- [RECORDS TO USE]
━━━━━━

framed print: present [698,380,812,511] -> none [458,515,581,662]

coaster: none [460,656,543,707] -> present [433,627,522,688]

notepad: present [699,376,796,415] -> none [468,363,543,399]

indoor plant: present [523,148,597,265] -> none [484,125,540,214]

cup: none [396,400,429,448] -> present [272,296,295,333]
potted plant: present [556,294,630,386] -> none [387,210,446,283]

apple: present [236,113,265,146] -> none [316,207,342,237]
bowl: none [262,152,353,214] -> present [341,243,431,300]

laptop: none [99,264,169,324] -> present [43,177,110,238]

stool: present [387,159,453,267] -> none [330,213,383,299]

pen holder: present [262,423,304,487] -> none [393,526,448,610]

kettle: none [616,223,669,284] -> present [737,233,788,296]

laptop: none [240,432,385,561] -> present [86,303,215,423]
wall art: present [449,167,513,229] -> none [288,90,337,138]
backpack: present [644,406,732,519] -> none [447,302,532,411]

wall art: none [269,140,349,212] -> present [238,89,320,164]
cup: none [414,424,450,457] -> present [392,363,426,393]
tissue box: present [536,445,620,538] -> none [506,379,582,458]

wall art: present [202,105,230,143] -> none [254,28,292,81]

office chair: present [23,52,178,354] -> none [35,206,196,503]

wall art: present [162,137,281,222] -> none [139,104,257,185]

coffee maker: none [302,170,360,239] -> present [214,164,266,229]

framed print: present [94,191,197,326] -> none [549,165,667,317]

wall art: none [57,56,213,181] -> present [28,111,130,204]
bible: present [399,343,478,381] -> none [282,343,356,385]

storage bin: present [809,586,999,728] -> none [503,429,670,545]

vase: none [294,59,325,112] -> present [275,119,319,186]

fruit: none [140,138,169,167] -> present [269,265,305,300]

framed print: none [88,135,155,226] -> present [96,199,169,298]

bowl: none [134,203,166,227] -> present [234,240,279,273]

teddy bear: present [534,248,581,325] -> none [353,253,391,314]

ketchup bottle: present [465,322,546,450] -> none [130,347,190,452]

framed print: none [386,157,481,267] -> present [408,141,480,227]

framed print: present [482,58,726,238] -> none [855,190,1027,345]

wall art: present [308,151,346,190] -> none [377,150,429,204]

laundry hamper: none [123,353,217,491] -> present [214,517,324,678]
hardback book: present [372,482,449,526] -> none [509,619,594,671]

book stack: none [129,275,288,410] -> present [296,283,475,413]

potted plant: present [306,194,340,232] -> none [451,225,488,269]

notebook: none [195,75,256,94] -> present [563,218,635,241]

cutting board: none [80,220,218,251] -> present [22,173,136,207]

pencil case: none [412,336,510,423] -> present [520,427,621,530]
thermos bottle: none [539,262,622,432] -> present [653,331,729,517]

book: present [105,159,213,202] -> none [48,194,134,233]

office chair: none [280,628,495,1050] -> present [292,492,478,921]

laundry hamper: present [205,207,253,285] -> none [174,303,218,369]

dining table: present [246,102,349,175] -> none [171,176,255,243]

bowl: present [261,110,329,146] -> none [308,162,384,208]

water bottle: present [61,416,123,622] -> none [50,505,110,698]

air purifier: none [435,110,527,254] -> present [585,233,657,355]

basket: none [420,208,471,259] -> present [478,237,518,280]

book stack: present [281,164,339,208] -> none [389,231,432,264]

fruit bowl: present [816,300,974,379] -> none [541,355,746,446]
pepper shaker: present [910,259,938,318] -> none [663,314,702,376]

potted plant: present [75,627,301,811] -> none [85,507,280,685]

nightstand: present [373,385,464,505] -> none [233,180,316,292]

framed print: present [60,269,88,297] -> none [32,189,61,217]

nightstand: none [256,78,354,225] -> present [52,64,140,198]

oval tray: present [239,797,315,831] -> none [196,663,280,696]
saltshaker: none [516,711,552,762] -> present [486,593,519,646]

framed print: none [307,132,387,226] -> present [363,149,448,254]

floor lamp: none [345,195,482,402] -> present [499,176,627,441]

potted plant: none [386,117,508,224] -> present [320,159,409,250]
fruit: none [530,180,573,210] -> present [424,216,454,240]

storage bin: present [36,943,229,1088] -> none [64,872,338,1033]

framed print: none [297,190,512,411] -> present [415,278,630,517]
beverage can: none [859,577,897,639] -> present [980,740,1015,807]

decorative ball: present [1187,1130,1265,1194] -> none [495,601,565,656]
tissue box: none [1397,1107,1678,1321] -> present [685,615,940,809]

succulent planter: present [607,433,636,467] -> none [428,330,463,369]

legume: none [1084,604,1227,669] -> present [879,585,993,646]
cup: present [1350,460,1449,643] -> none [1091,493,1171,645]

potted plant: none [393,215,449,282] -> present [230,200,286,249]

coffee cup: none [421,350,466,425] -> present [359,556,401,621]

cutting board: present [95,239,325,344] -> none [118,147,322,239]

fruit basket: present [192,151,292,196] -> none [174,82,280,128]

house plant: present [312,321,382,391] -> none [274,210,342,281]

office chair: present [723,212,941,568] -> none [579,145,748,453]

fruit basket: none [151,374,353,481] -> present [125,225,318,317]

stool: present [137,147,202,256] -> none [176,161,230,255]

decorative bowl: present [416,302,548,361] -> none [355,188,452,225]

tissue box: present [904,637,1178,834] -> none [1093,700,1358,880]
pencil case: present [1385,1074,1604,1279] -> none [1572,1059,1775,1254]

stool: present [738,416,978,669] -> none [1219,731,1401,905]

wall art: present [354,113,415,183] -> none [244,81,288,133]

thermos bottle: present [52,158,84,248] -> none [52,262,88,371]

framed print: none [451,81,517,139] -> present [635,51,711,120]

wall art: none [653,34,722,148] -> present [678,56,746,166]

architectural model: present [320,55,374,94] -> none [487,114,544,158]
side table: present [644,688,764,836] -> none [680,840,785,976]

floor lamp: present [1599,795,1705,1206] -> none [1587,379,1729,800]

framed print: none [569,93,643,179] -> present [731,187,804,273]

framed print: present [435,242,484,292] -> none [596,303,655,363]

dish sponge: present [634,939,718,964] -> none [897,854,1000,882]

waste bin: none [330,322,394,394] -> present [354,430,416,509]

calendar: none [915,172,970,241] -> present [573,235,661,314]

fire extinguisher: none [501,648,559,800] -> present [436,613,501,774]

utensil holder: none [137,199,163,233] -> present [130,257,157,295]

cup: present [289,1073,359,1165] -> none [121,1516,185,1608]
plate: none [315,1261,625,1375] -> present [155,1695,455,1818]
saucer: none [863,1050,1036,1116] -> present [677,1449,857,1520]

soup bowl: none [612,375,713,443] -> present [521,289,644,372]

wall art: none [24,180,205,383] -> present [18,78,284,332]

━━━━━━

- [WHAT YOU WILL DO]
All records above must be set down exactly, please.

- [OUTPUT OF THE EXERCISE]
framed print: present [698,380,812,511] -> none [458,515,581,662]

coaster: none [460,656,543,707] -> present [433,627,522,688]

notepad: present [699,376,796,415] -> none [468,363,543,399]

indoor plant: present [523,148,597,265] -> none [484,125,540,214]

cup: none [396,400,429,448] -> present [272,296,295,333]
potted plant: present [556,294,630,386] -> none [387,210,446,283]

apple: present [236,113,265,146] -> none [316,207,342,237]
bowl: none [262,152,353,214] -> present [341,243,431,300]

laptop: none [99,264,169,324] -> present [43,177,110,238]

stool: present [387,159,453,267] -> none [330,213,383,299]

pen holder: present [262,423,304,487] -> none [393,526,448,610]

kettle: none [616,223,669,284] -> present [737,233,788,296]

laptop: none [240,432,385,561] -> present [86,303,215,423]
wall art: present [449,167,513,229] -> none [288,90,337,138]
backpack: present [644,406,732,519] -> none [447,302,532,411]

wall art: none [269,140,349,212] -> present [238,89,320,164]
cup: none [414,424,450,457] -> present [392,363,426,393]
tissue box: present [536,445,620,538] -> none [506,379,582,458]

wall art: present [202,105,230,143] -> none [254,28,292,81]

office chair: present [23,52,178,354] -> none [35,206,196,503]

wall art: present [162,137,281,222] -> none [139,104,257,185]

coffee maker: none [302,170,360,239] -> present [214,164,266,229]

framed print: present [94,191,197,326] -> none [549,165,667,317]

wall art: none [57,56,213,181] -> present [28,111,130,204]
bible: present [399,343,478,381] -> none [282,343,356,385]

storage bin: present [809,586,999,728] -> none [503,429,670,545]

vase: none [294,59,325,112] -> present [275,119,319,186]

fruit: none [140,138,169,167] -> present [269,265,305,300]

framed print: none [88,135,155,226] -> present [96,199,169,298]

bowl: none [134,203,166,227] -> present [234,240,279,273]

teddy bear: present [534,248,581,325] -> none [353,253,391,314]

ketchup bottle: present [465,322,546,450] -> none [130,347,190,452]

framed print: none [386,157,481,267] -> present [408,141,480,227]

framed print: present [482,58,726,238] -> none [855,190,1027,345]

wall art: present [308,151,346,190] -> none [377,150,429,204]

laundry hamper: none [123,353,217,491] -> present [214,517,324,678]
hardback book: present [372,482,449,526] -> none [509,619,594,671]

book stack: none [129,275,288,410] -> present [296,283,475,413]

potted plant: present [306,194,340,232] -> none [451,225,488,269]

notebook: none [195,75,256,94] -> present [563,218,635,241]

cutting board: none [80,220,218,251] -> present [22,173,136,207]

pencil case: none [412,336,510,423] -> present [520,427,621,530]
thermos bottle: none [539,262,622,432] -> present [653,331,729,517]

book: present [105,159,213,202] -> none [48,194,134,233]

office chair: none [280,628,495,1050] -> present [292,492,478,921]

laundry hamper: present [205,207,253,285] -> none [174,303,218,369]

dining table: present [246,102,349,175] -> none [171,176,255,243]

bowl: present [261,110,329,146] -> none [308,162,384,208]

water bottle: present [61,416,123,622] -> none [50,505,110,698]

air purifier: none [435,110,527,254] -> present [585,233,657,355]

basket: none [420,208,471,259] -> present [478,237,518,280]

book stack: present [281,164,339,208] -> none [389,231,432,264]

fruit bowl: present [816,300,974,379] -> none [541,355,746,446]
pepper shaker: present [910,259,938,318] -> none [663,314,702,376]

potted plant: present [75,627,301,811] -> none [85,507,280,685]

nightstand: present [373,385,464,505] -> none [233,180,316,292]

framed print: present [60,269,88,297] -> none [32,189,61,217]

nightstand: none [256,78,354,225] -> present [52,64,140,198]

oval tray: present [239,797,315,831] -> none [196,663,280,696]
saltshaker: none [516,711,552,762] -> present [486,593,519,646]

framed print: none [307,132,387,226] -> present [363,149,448,254]

floor lamp: none [345,195,482,402] -> present [499,176,627,441]

potted plant: none [386,117,508,224] -> present [320,159,409,250]
fruit: none [530,180,573,210] -> present [424,216,454,240]

storage bin: present [36,943,229,1088] -> none [64,872,338,1033]

framed print: none [297,190,512,411] -> present [415,278,630,517]
beverage can: none [859,577,897,639] -> present [980,740,1015,807]

decorative ball: present [1187,1130,1265,1194] -> none [495,601,565,656]
tissue box: none [1397,1107,1678,1321] -> present [685,615,940,809]

succulent planter: present [607,433,636,467] -> none [428,330,463,369]

legume: none [1084,604,1227,669] -> present [879,585,993,646]
cup: present [1350,460,1449,643] -> none [1091,493,1171,645]

potted plant: none [393,215,449,282] -> present [230,200,286,249]

coffee cup: none [421,350,466,425] -> present [359,556,401,621]

cutting board: present [95,239,325,344] -> none [118,147,322,239]

fruit basket: present [192,151,292,196] -> none [174,82,280,128]

house plant: present [312,321,382,391] -> none [274,210,342,281]

office chair: present [723,212,941,568] -> none [579,145,748,453]

fruit basket: none [151,374,353,481] -> present [125,225,318,317]

stool: present [137,147,202,256] -> none [176,161,230,255]

decorative bowl: present [416,302,548,361] -> none [355,188,452,225]

tissue box: present [904,637,1178,834] -> none [1093,700,1358,880]
pencil case: present [1385,1074,1604,1279] -> none [1572,1059,1775,1254]

stool: present [738,416,978,669] -> none [1219,731,1401,905]

wall art: present [354,113,415,183] -> none [244,81,288,133]

thermos bottle: present [52,158,84,248] -> none [52,262,88,371]

framed print: none [451,81,517,139] -> present [635,51,711,120]

wall art: none [653,34,722,148] -> present [678,56,746,166]

architectural model: present [320,55,374,94] -> none [487,114,544,158]
side table: present [644,688,764,836] -> none [680,840,785,976]

floor lamp: present [1599,795,1705,1206] -> none [1587,379,1729,800]

framed print: none [569,93,643,179] -> present [731,187,804,273]

framed print: present [435,242,484,292] -> none [596,303,655,363]

dish sponge: present [634,939,718,964] -> none [897,854,1000,882]

waste bin: none [330,322,394,394] -> present [354,430,416,509]

calendar: none [915,172,970,241] -> present [573,235,661,314]

fire extinguisher: none [501,648,559,800] -> present [436,613,501,774]

utensil holder: none [137,199,163,233] -> present [130,257,157,295]

cup: present [289,1073,359,1165] -> none [121,1516,185,1608]
plate: none [315,1261,625,1375] -> present [155,1695,455,1818]
saucer: none [863,1050,1036,1116] -> present [677,1449,857,1520]

soup bowl: none [612,375,713,443] -> present [521,289,644,372]

wall art: none [24,180,205,383] -> present [18,78,284,332]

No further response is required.